Elvira Nabiullina, Governor of the Central Bank of Russia, said on the 21st that Bitcoin (BTC) mining has become one of the factors supporting the ruble’s exchange rate, marking a notable shift in tone from the country’s top monetary authority.
?BTC MINING 'MAY BE STRENGTHENING' THE RUBLE
Russia Central Bank's Elvira Nabiullina says #Bitcoin mining is now supporting the ruble, becoming an added factor strengthening the currency. pic.twitter.com/eQKAheCAub
— Coin Bureau (@coinbureau) December 21, 2025
At the same time, Nabiullina acknowledged that quantifying the exact impact remains difficult, as much of Russia’s mining industry continues to operate in a legal gray zone. This includes a significant number of illegal or semi-legal mining operations that are not fully captured in official economic data.
Strategic Value Grows Under Economic Sanctions
The Russian government has recently encouraged crypto mining in regions with surplus electricity, fueling rapid expansion across the sector. Growth has been driven not only by registered companies but also by unlicensed operators taking advantage of low energy costs.
Nabiullina’s remarks represent a shift from her earlier stance.

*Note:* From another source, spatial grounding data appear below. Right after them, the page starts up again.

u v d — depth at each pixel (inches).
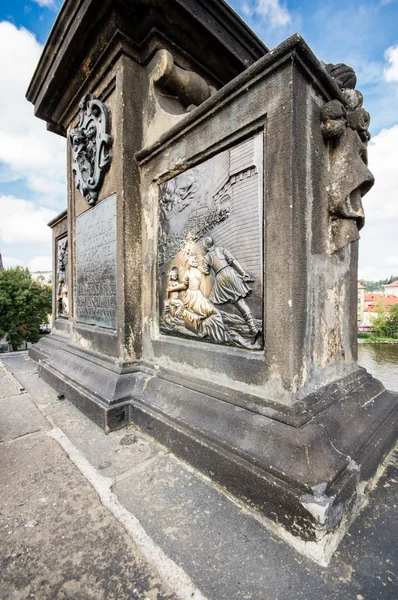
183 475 61.5
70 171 143.9
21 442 76.1
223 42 105.8
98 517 50.6
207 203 75.2
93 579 39.7
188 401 71.2
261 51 119.6
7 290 729.0
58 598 37.1
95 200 114.8
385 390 82.1
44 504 53.8
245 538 46.1
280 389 57.9
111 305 103.4
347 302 77.7
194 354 77.6
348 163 63.5
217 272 71.7
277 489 47.3
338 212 64.7
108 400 82.4
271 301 59.2
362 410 67.4
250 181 64.1
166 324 89.7
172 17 92.4
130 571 40.9
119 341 95.7
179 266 84.3
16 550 44.2
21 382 131.5
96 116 107.6
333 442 54.6
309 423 54.5
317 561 42.0
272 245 58.7
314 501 43.3
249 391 63.6
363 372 82.0
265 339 61.0
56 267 199.2
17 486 58.9
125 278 94.2
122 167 94.3
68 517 50.6
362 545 44.6
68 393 104.0
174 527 48.4
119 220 96.4
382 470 62.1
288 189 55.5
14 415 93.4
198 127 75.5
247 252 65.0
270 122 58.5
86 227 123.4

In previous years, she had argued that private cryptocurrencies could harm the Russian economy and advocated for strict bans on crypto mining and trading.

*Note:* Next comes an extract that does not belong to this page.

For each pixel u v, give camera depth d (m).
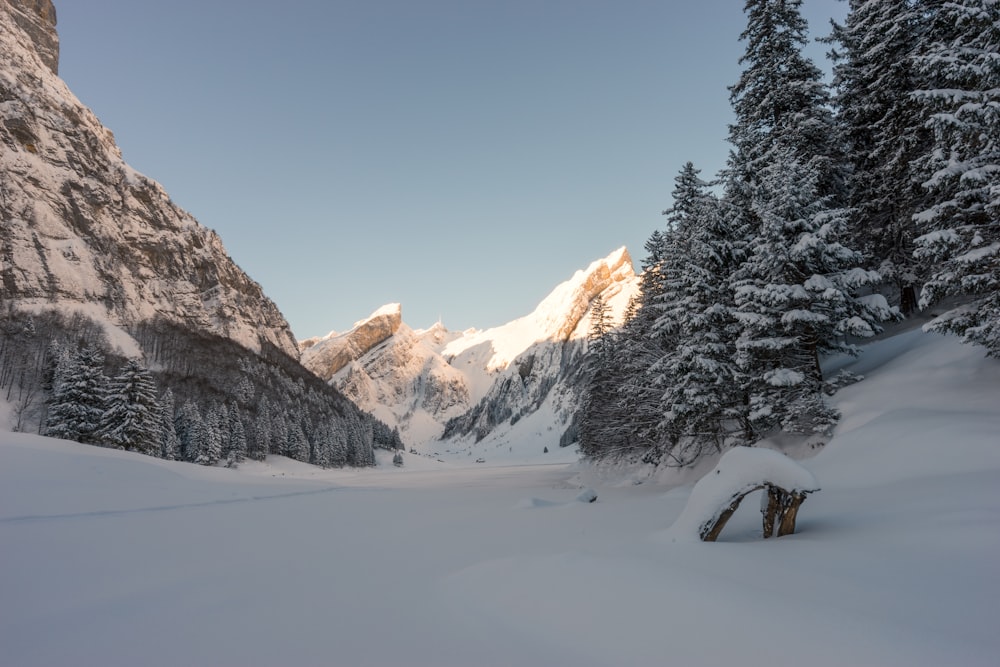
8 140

Russia is now estimated to control around 16% of the global Bitcoin hash rate, leveraging its vast energy resources to build a competitive mining industry. As international sanctions persist, cryptocurrencies are increasingly viewed as a strategic tool for preserving financial sovereignty.
In December, a senior Kremlin economic adviser also warned that underestimating crypto-related capital flows could lead to inaccurate ruble forecasts. The adviser added that Bitcoin mining should be treated as a new export industry with a non-negligible influence on foreign exchange markets.
Regulatory Framework and Legalization Plans
The Central Bank of Russia is currently working with the Ministry of Finance and the Federal Financial Monitoring Service to develop a comprehensive regulatory framework for cryptocurrencies.
Under the proposed system, crypto transactions would primarily be conducted through licensed banks, aiming to integrate digital assets into the formal financial system while strengthening oversight and compliance.
Major Russian banks, including VTB and Sberbank, are reportedly preparing to offer crypto-related financial products, increasing pressure on the central bank to accelerate regulatory clarity.
At the same time, the use of overseas stablecoins such as USDT for trade settlement has grown. Notably, a ruble-pegged stablecoin known as A7A5 has reportedly processed over USD 9.3 billion in transactions, highlighting the scale of crypto activity linked to cross-border commerce.
Russia aims to fully legalize Bitcoin mining and cryptocurrency circulation by 2026, positioning itself as a case study in how a resource-rich nation under sanctions is integrating digital assets into its economic strategy.